Sin embargo, ninguna de estas figuras sanciona de manera general la denominada “mentira política”.

Y existe una razón fundamental para ello: demostrarla resulta extraordinariamente complicado.

Supongamos que México decidiera seguir la ruta propuesta en Gales. Inmediatamente surgiría una pregunta inevitable: ¿cómo medir el impacto electoral de una mentira?

La respuesta no es sencilla.

Podrían considerarse factores como el alcance de la difusión, la audiencia potencial, la cercanía temporal con la jornada electoral, el carácter verificable de la información difundida o incluso la vulnerabilidad del sector de población al que fue dirigida. También podrían utilizarse herramientas demoscópicas, estudios de opinión y análisis estadísticos para evaluar si una determinada afirmación tenía capacidad objetiva para influir en la formación de la voluntad ciudadana.

Pero incluso así, demostrar que una mentira modificó efectivamente la decisión de miles o millones de votantes sería una tarea prácticamente imposible.

La propia jurisprudencia electoral mexicana ha enfrentado enormes dificultades para acreditar la determinancia de irregularidades mucho más tangibles, como la compra de votos, el uso indebido de recursos públicos o la propaganda ilegal. Pretender establecer con precisión matemática cuántos sufragios fueron alterados por una declaración falsa representa un desafío probatorio de enorme complejidad.

No obstante, tampoco debemos ignorar el fenómeno que pretende combatirse.

Las campañas contemporáneas se desarrollan en un ecosistema digital donde la velocidad de propagación de la información supera con frecuencia la capacidad institucional para verificarla. Las llamadas fake news, los montajes informativos, los contenidos manipulados mediante inteligencia artificial y las estrategias de desinformación coordinada constituyen riesgos reales para la integridad de los procesos democráticos.

La pregunta, entonces, no es si existe el problema.
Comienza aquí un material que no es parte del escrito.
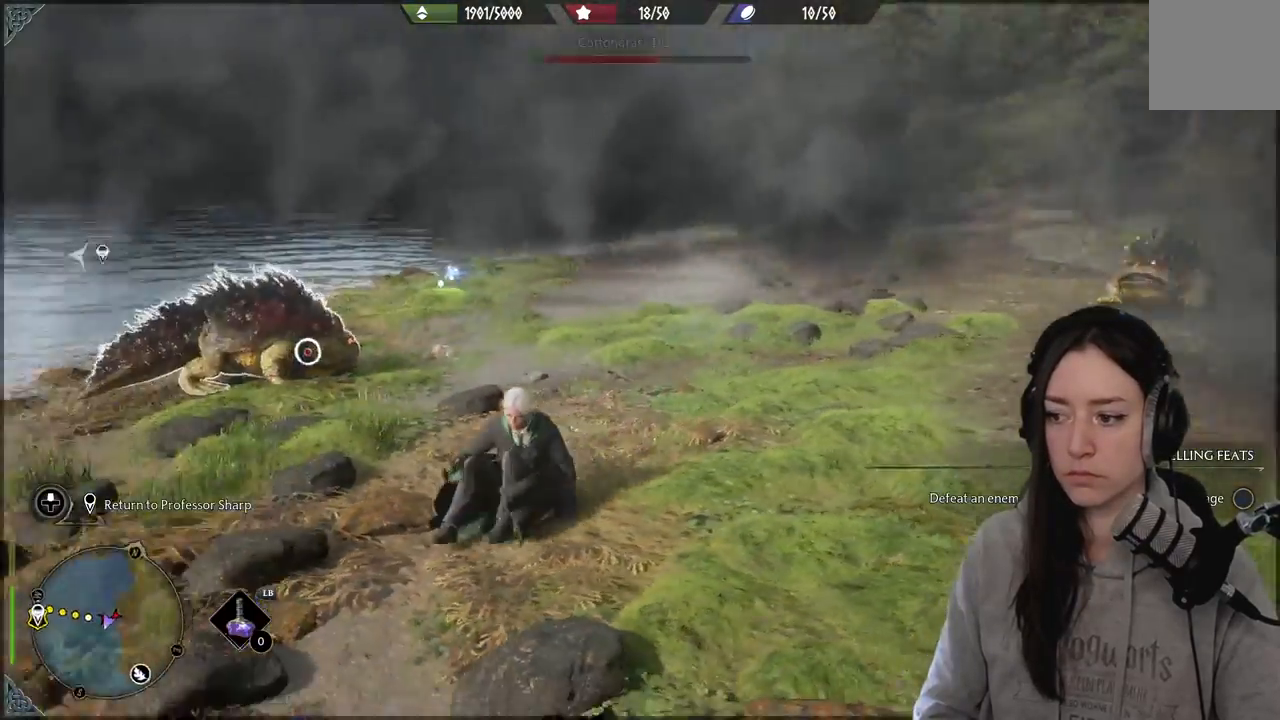
{"buttons": ["X", "R2"], "left_stick": "left", "right_stick": "center", "events": [[200, "R2", "down"], [200, "right_stick", "center"], [383, "left_stick", "left"], [467, "X", "down"]]}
El problema existe.

La verdadera pregunta es cómo enfrentarlo sin poner en riesgo las libertades que caracterizan a una sociedad democrática.

En mi opinión, el camino más prudente para México no pasa por criminalizar de manera general la mentira política. Hacerlo podría abrir la puerta a interpretaciones discrecionales y a conflictos permanentes sobre quién posee la verdad oficial.

La alternativa debería orientarse hacia el fortalecimiento institucional de los mecanismos de transparencia, rendición de cuentas y verificación pública de la información. Una ciudadanía crítica, informada y educada políticamente constituye una barrera mucho más eficaz contra la manipulación que cualquier catálogo de sanciones penales.

La democracia no puede descansar exclusivamente en la buena fe de los gobernantes ni en la honestidad de las candidaturas. Debe construirse sobre ciudadanos capaces de contrastar información, cuestionar narrativas y exigir evidencia antes de aceptar cualquier afirmación como cierta.

La iniciativa galesa tiene el mérito de colocar sobre la mesa un debate que tarde o temprano llegará a todas las democracias contemporáneas: ¿qué hacer frente a la mentira deliberada en la política?

México deberá abordar esa discusión con serenidad, responsabilidad y visión constitucional. El reto consistirá en encontrar un equilibrio que permita proteger el derecho de la sociedad a recibir información veraz sin menoscabar la libertad de expresión que constituye uno de los pilares fundamentales del régimen democrático.

Porque, al final, una democracia sana requiere ciudadanos libres para hablar, pero también representantes suficientemente responsables para comprender que la confianza pública es un patrimonio que se construye con la verdad y se destruye con el engaño.